# Melting torch advice



## Digitaria (Mar 29, 2014)

I am thinking of buying a torch so I can in-quart dental scrap, which is likely to contain platinum and palladium. I have read a few posts elsewhere which stated that a hydrogen oxygen torch, would eliminate the risk of carbides. However, another post said that natural gas with oxygen would be required to melt the platinum?

I was hoping to get some advice on the correct torch to use before shelling out, so far I have only purchased a fused quartz melting dish with tongs and a fused quartz rod for stirring, as apparently a carbon stirring rod should not be used when platinum metals are likely to be present.

I did see a 'Hoke' jewellers torch on eBay with x3 tips but seller does not have facility to answer questions and I'm not sure that the any of the tips are heating tips for melting metal. Is there a good to go, torch anywhere with everything I need to start inquarting?

Thanks, I appreciate any help you can offer.


----------



## necromancer (Mar 29, 2014)

that will be the next thing i search for. (torch)


----------



## Buzz (Mar 29, 2014)

We've just moved over to Oxy/Propane that we get from BOC.
It inquarts our dental scrap in no time.

The mistake we made was getting a torch that is too small to take a rosebud head.
We are now looking for a medium sized torch that can take a range of rosebuds.

Buzz


----------



## heliman4141 (Mar 30, 2014)

Digitaria said:


> I am thinking of buying a torch so I can in-quart dental scrap, which is likely to contain platinum and palladium. I have read a few posts elsewhere which stated that a hydrogen oxygen torch, would eliminate the risk of carbides. However, another post said that natural gas with oxygen would be required to melt the platinum?

....................

Activity: Copy the torch thread again, starting with "The mistake we" and going on through "range of rosebuds.", and put "burner" in place of "torch".

....................

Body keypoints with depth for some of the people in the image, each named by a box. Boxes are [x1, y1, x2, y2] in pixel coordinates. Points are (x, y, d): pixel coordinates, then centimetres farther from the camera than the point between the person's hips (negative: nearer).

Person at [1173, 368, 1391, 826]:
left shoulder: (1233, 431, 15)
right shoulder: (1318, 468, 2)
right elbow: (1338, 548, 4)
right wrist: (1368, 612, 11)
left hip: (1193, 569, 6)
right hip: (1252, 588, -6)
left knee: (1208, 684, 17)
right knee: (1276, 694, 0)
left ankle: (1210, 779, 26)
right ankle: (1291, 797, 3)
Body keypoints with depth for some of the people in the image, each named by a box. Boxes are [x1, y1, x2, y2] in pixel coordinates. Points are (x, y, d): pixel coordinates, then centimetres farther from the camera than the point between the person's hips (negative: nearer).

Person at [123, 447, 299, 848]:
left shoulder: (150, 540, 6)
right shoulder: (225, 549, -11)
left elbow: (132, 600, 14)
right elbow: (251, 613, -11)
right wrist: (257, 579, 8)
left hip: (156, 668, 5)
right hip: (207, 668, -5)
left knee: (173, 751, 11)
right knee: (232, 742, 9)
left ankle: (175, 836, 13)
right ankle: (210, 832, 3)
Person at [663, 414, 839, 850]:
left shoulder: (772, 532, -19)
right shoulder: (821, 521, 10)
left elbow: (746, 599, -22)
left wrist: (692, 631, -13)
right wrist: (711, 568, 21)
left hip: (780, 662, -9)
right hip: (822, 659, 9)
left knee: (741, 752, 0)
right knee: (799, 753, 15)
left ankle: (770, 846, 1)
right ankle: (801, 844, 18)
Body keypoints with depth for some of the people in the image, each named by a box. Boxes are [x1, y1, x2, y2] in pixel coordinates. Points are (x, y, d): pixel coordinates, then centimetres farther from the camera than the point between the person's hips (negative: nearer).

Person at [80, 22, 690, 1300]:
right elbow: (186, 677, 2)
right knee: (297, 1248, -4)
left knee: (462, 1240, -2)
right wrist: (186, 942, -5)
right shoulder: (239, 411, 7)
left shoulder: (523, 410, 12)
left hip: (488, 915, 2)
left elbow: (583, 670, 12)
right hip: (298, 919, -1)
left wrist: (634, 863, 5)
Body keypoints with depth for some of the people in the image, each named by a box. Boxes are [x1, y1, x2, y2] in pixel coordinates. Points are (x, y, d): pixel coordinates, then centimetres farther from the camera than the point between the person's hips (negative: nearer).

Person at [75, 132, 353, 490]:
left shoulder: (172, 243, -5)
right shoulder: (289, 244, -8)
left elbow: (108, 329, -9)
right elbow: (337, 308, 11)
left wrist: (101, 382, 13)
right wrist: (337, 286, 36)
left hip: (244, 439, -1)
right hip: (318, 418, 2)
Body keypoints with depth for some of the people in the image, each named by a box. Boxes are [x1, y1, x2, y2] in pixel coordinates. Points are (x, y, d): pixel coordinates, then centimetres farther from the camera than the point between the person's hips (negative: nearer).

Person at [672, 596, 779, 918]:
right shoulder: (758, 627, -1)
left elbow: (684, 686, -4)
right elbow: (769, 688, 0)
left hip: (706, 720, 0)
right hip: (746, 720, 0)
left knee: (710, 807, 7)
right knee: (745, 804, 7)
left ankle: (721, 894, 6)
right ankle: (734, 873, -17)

....................

Answer box:
The mistake we made was getting a burner that is too small to take a rosebud head.
We are now looking for a medium sized burner that can take a range of rosebuds.